Vendors get their first 20 papers for free and sell them for $1 each. After that, vendors pay 25 cents per paper, sell them for $1 and keep the 75-cent profit. Writers do not get paid for their work.

Vendors pick up the papers from One Step Away director Emily Taylor, who hands them out at Arch Street United Methodist Church.

"You have to have really thick skin when you're beaten down already, and you have to go out there day in and day out and pick up those papers," she said. "A lot of vendors take pride in the fact that they do this and make their own money and can buy their own food and clothes."

Top seller

McLaurin first tried hawking the paper on 13th Street, but what really helped him was when the Occupy Philly movement descended on City Hall.

"People would ask me if this was the Occupy paper, and I was like, 'Yeah, this is the Occupy paper,' " McLaurin said with a smirk.

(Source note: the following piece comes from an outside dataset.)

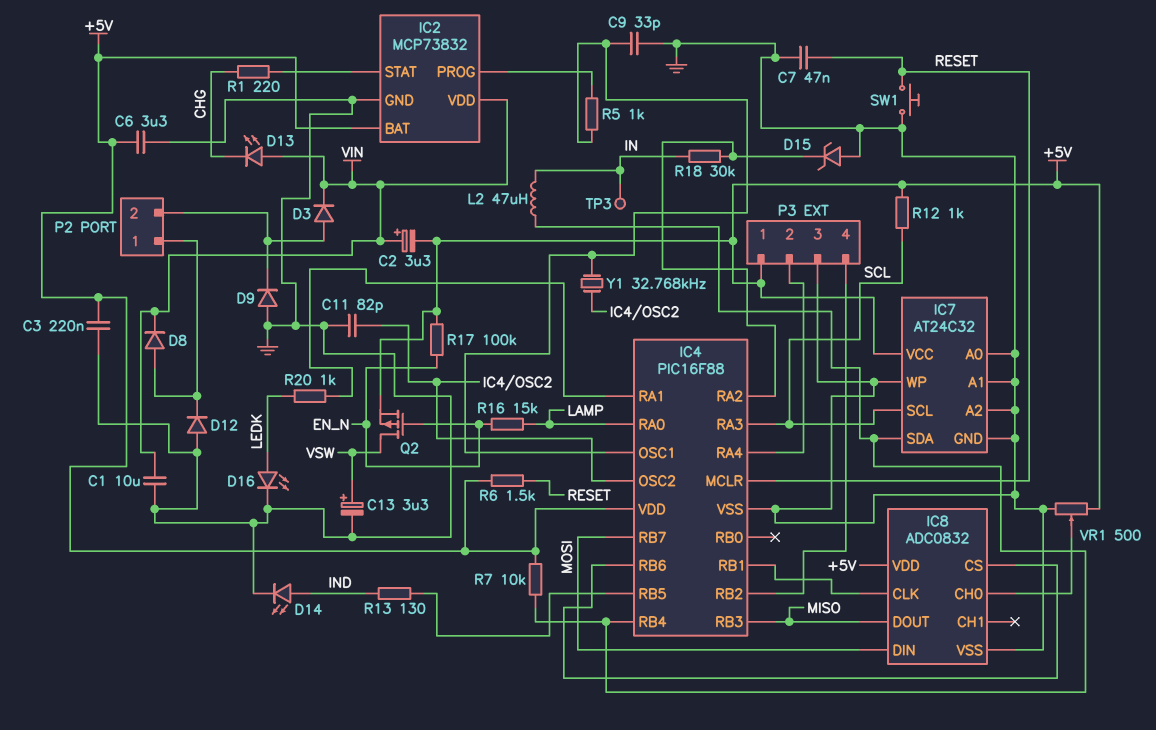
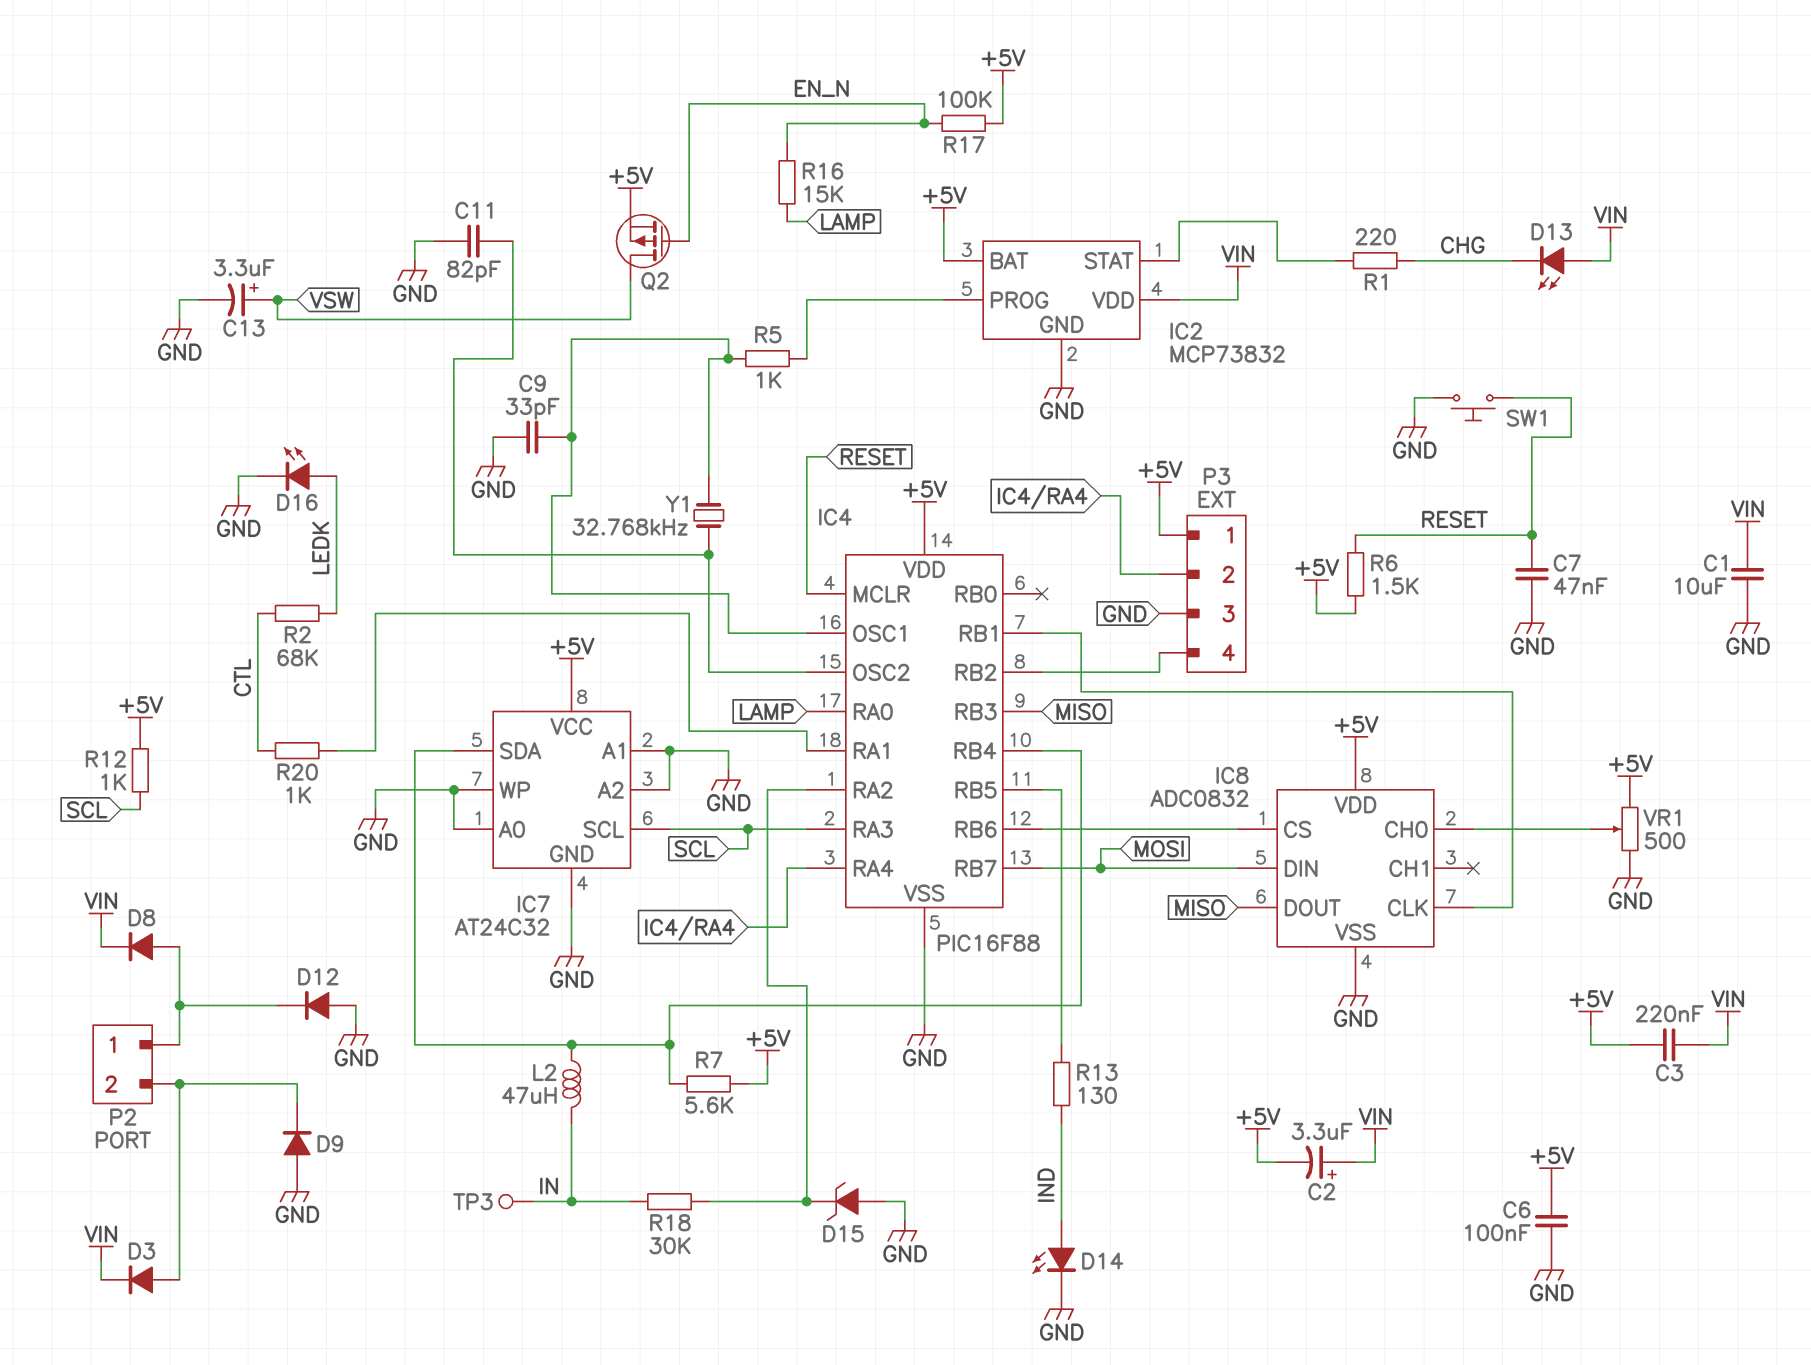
C3: 220nF (+5V, GND) -> 220nF (+5V, VIN)
C6: 3.3uF (+5V, GND) -> 100nF (+5V, GND)
R2: none -> 68k (CTL, LEDK)
R7: 10k (+5V, IC4/RB4) -> 5.6k (+5V, IC4/RB4)
R20: 1k (IC4/RA1, LEDK) -> 1k (CTL, IC4/RA1)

McLaurin used the money he made from selling One Step Away to enroll as a theater major at Community College of Philadelphia, which he still attends. He hopes to attend Temple University or the University of the Arts one day, but he said his dyslexia and his age make it hard for him to fit in.

"It's just like, being in a classroom with them kids and stuff, it's intimidating because they so fast," he said.

But, back on the streets, selling papers, nothing could intimidate McLaurin. He knew, from One Step Away's orientation process, that he wasn't supposed to sell on the subway. But he thought if he could just get a captive audience, maybe he could reach people.

So, McLaurin would go on the subway, break into his pitch and then burst into a monologue from Shylock in "The Merchant of Venice." It's an incredible transformation McLaurin makes from North Philly guy to Shakespearean gentleman, from timid to assured and from soft-spoken to grandiose. He's the Neal McLaurin he feels he usually can't be - powerful and charismatic.

"Everybody started giving me dollars and stuff, and I just took off," McLaurin said. "Sometimes I would make $130 a day."

McLaurin rode the subways all over the city and became known by college kids and senior citizens alike, he said.

"One time a young guy was like, 'Old head, come here for a minute.' I was thinking he was going to try to rob me or something," McLaurin said. "He was like, 'Yo, they talk about you up at CFCF [Curran-Fromhold Correctional Facility]. They said about some old head who be on the subway who do Shakespeare with a bald head!'

"He said, 'Keep it up,' and he gave me a dollar."

People began to ask McLaurin about his own story, so he decided to write it. His dyslexia tried to stop him. He fought back.

"I had to tell myself, 'Neal, keep going and write it the way you feel it, don't simplify because you don't know the words or you don't know how to put the words in a proper sentence,' " he said.

In just three hours, McLaurin was able to pen his first piece, for which he was nominated for the award last month. Roberts submitted the essay on McLaurin's behalf.

"You're constantly seeing people lay themselves bare on those pages. They take great risks to tell their stories," Roberts said. "Neal is amazingly honest. That's a part of his life he's not afraid to own and confront."

Once McLaurin began writing for the paper, he was able to go out with an even more refined pitch.

"I could go on the subway and say, 'I'm a writer for One Step Away.' People would ask me, 'Well, where's your story?' and I could point it out," he said. "My sales was up so high because I was selling the paper and writing for it."

So high, in fact, he became One Step Away's top seller, earning him the honor of throwing out a first pitch at a Phillies game.

His father, Neal McLaurin Sr., is proud.

"He has an exceptional desire to move ahead and achieve," McLaurin Sr. said of his son. "He's done this on his own and with his own heart."

McLaurin plans to return to school in the fall and earns money through personal training, selling bottled water on the street and sometimes One Step Away.

"I have a fear of success - it's self-sabotage," McLaurin said. "I still struggle with it to this day.

"I don't really have a consistent job or, you know, things," he said. "I just have to keep going, you know, and keep putting forth the effort and developing yourself.

"I can't allow myself to be defeated."